# Caribbean Vacations Forums > Bahamas, Bermuda and Turks & Caicos >  >  HELLO, WE JUST GOT BACK FROM BEAUTIFUL ST BARTS IN NOVEMBER AND WE ARE PLANNING TRIP TO BEMUDA IN AUG. ANYONE HAVE IDEAS WHERE TO STAY. WE LOVED STAYING IN VILLA IN ST BARTS BECAUSE OF PRIVACY. WOULD

## JEFFSC

HELLO, WE JUST GOT BACK FROM BEAUTIFUL ST BARTS IN NOVEMBER AND WE ARE PLANNING TRIP TO BEMUDA IN AUG. ANYONE HAVE IDEAS WHERE TO STAY. WE LOVED STAYING IN VILLA IN ST BARTS BECAUSE OF PRIVACY. WOULD LIKE SOMETHING LIKE THAT IN BERMUDA. WE ARE LOOKING AT SUMMERSIDE. HAS ANYONE STAYED? THANKS

----------


## Bermudasunrise

Bermudarentals.com would be a good place to start but I don't think you will find the same extravagance in the Bermuda listings.  Bermuda is jjust as beautiful in my opinion, but you won't find the type of villa's for rent that you do in St.
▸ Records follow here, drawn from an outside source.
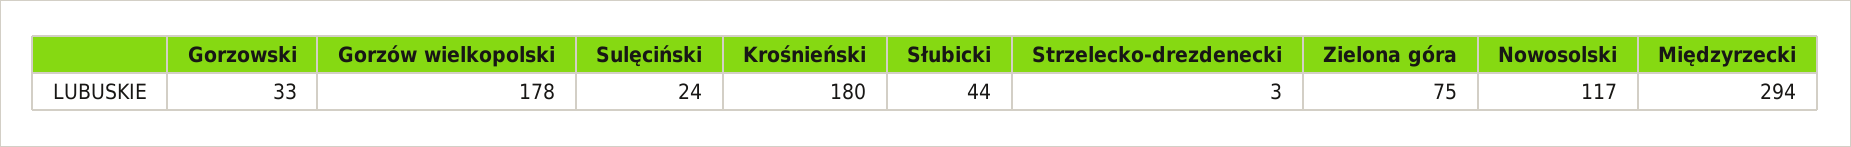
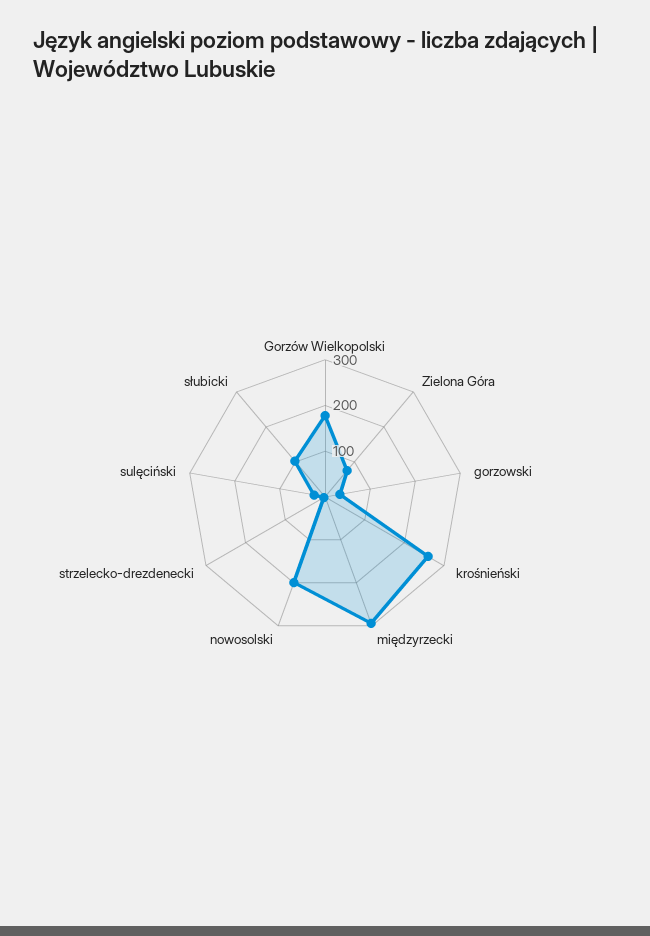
Krośnieński: 180 -> 260
Słubicki: 44 -> 100
Nowosolski: 117 -> 200

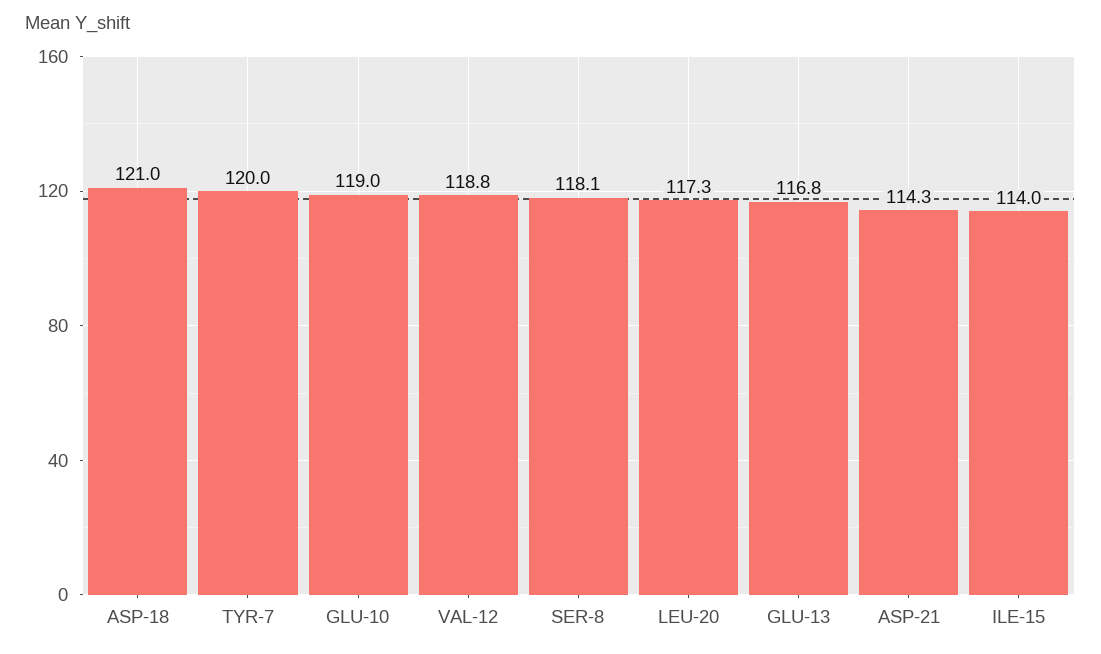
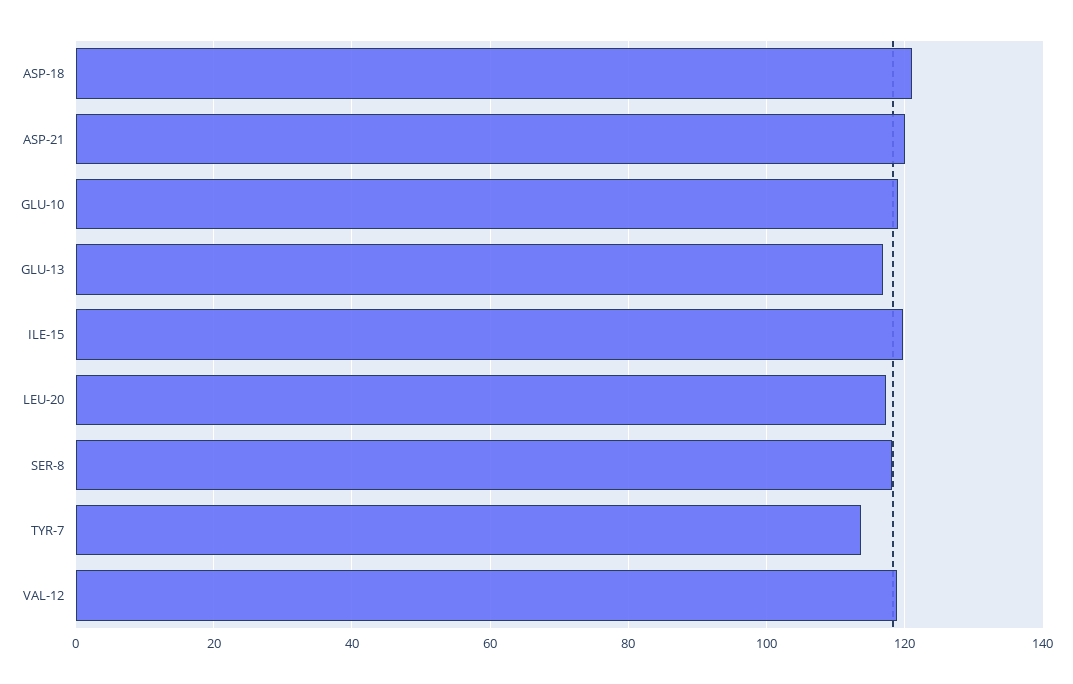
TYR-7: 120 -> 114
ASP-21: 114.3 -> 120
ILE-15: 114 -> 120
Barth's.  I've been to both locations!  Good luck.

----------


## lmj

we've stayed at Pompano Beach Club twice and loved it.  It doesn't have the privacy of a villa, no kitchen, it's optionally all-inclusive, totally different from SBH.  But it's run by a wonderful family, the food is very good, there's an excellent dine-around program (including The Reefs &amp; Cambridge Beaches), has a great beach in a protected cove where you can walk for like a mile out into the ocean... here's their website:   Pompano Beach Club and also check them out on TripAdvisor, they always get stellar reviews.  We sent out neighbors there for their 25th and they are still raving about it months later.

Lynn

----------